Forest plot showing pairwise indirect comparisons of biologics in uncontrolled asthma for overall improvements in FEV1 as mean difference and 95% confidence intervals (CI). For crude pairwise comparisons of drug A versus drug B, red circles denote a significant difference in favour of drug A where the 95% CI excludes zero, and black circles denote no significant difference between biologics where the 95% CI includes zero. The minimal importance difference for FEV1 is +/−150 mL [43, 45, 46, 47, 50, 52, 53, 54, 56]. Benra, benralizumab; Dupi, dupilumab; Mepo, mepolizumab; Omal, omalizumab; Teze, tezepelumab.

FIGURE 9

Forest plot showing pairwise indirect comparisons of biologics in uncontrolled asthma for improvements in FEV1 for the subgroup of patients with baseline eosinophils (Eos) ≥ 300/μL as mean difference and 95% confidence intervals (CI).

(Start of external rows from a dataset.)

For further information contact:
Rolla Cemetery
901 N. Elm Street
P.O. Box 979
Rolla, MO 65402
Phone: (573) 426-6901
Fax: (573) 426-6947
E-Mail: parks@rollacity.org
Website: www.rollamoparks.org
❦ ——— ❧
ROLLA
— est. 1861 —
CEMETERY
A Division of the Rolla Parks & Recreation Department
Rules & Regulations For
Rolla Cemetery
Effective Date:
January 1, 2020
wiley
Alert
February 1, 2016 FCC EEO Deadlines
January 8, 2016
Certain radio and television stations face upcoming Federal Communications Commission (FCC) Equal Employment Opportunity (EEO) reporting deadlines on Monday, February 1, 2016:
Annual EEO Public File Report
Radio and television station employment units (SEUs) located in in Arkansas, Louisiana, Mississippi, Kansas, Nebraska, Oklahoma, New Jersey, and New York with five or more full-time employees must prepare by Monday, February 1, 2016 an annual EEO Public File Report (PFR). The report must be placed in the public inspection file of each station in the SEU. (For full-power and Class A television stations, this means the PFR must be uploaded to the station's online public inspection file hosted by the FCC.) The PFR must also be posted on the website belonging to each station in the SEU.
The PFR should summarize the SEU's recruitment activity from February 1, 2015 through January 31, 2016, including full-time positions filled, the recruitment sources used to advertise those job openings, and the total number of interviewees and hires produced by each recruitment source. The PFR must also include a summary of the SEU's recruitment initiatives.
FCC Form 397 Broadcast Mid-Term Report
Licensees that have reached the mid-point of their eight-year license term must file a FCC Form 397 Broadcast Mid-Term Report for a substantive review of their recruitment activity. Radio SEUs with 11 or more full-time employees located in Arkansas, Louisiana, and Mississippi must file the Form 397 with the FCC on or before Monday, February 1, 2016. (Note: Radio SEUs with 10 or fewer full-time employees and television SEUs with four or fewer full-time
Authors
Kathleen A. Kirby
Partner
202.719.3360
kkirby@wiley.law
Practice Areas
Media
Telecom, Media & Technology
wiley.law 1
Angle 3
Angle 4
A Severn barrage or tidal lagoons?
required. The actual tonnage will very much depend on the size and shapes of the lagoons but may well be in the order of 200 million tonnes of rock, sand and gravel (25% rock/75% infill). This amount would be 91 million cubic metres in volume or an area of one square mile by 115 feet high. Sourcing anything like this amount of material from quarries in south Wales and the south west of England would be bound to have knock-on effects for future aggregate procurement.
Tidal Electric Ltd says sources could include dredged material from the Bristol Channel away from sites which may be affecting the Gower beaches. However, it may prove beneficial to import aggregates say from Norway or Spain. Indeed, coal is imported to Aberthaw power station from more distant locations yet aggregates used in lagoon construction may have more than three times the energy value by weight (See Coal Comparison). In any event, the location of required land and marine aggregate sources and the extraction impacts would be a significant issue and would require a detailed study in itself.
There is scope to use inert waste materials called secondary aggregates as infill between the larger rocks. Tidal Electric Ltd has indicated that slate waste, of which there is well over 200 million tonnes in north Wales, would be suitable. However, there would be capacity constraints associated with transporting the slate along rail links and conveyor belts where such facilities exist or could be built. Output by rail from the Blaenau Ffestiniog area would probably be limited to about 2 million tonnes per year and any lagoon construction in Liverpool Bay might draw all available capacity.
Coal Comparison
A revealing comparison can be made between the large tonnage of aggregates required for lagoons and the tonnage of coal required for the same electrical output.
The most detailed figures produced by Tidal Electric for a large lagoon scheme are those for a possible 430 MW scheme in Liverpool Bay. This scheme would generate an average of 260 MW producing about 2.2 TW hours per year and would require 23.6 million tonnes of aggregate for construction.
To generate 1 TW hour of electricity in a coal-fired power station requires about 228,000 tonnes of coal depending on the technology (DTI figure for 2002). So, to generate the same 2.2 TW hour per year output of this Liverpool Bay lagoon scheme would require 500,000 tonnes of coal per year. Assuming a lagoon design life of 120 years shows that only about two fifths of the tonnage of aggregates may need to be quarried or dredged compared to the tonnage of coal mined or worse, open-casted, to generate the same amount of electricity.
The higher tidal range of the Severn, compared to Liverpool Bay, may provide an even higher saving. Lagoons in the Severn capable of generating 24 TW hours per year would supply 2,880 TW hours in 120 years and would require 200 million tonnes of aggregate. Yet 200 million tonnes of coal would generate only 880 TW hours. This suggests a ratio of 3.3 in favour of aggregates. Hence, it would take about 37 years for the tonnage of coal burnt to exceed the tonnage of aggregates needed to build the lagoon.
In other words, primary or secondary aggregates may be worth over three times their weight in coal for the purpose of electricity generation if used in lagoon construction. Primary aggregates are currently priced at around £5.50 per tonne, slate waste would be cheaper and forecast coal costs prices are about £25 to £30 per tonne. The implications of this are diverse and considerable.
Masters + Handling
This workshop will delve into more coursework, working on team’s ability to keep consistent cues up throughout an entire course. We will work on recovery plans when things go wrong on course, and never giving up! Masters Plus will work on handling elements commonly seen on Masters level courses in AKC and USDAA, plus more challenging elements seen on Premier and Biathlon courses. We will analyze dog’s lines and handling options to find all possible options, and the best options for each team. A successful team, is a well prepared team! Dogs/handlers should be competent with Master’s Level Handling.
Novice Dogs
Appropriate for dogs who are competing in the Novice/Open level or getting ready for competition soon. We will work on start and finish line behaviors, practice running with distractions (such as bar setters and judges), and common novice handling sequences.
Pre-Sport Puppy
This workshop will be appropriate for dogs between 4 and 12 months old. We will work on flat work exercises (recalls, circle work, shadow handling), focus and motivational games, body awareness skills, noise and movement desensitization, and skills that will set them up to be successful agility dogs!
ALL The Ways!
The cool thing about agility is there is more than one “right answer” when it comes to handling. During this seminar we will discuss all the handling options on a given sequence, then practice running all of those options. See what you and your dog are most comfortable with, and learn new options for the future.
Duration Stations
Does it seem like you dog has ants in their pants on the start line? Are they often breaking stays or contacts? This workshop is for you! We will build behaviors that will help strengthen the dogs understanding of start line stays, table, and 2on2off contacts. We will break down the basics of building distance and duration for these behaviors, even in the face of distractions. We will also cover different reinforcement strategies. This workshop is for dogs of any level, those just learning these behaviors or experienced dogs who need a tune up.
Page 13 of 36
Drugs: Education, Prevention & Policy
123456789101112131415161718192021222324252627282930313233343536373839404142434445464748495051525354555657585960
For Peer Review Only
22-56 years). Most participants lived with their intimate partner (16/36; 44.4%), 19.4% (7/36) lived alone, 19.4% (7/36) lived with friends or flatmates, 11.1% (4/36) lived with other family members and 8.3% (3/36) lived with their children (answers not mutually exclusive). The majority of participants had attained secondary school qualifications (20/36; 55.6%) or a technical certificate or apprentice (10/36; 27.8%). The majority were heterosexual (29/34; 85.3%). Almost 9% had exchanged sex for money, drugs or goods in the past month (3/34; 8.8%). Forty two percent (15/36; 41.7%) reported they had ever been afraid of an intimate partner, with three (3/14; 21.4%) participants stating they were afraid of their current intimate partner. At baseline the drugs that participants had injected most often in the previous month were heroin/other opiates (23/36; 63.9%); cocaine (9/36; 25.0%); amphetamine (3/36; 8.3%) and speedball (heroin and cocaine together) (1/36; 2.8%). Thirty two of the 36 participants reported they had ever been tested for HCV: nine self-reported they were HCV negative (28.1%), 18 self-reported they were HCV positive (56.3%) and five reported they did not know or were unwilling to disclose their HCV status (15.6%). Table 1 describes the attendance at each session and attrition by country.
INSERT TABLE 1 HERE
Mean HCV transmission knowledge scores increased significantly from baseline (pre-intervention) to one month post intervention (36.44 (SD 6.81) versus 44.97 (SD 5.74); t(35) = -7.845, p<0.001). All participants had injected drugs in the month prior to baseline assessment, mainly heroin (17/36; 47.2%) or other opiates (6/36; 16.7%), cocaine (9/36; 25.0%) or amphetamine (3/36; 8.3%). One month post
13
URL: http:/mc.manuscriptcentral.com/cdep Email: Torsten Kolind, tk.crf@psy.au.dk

For pairwise comparisons of drug A versus drug B, red circles denote a significant difference in favour of drug A where the 95% CI excludes zero, and black circles denote no significant difference between biologics where the 95% CI includes zero. The minimal importance difference for FEV1 is +/−150 mL [45, 46, 52, 54]. Benra, benralizumab; Dupi; dupilumab; Mepo, mepolizumab; Teze, tezepelumab.

FIGURE 10

(a, b). Forest plot showing pairwise indirect comparisons of biologics in uncontrolled asthma for (a) improvements in AX and R5–R20 as mean % difference and 95% confidence intervals (CI) and (b) improvements in airway hyperresponsiveness as mannitol PD10 or RDR as mean doubling difference and 95% CI. For pairwise comparisons of drug A versus drug B, red circles denote a significant difference in favour of drug A where the 95% CI excludes zero [72, 73]. AX, Area under reactance curve; PD10, Challenge sensitivity as provocative dose of mannitol required to induce a 10% fall in FEV1; R5–R20, Resistance heterogeneity between 5 Hz and 20 Hz; RDR, Challenge reactivity as response dose ratio  for maximal % fall in FEV1 divided by the final cumulative mannitol dose.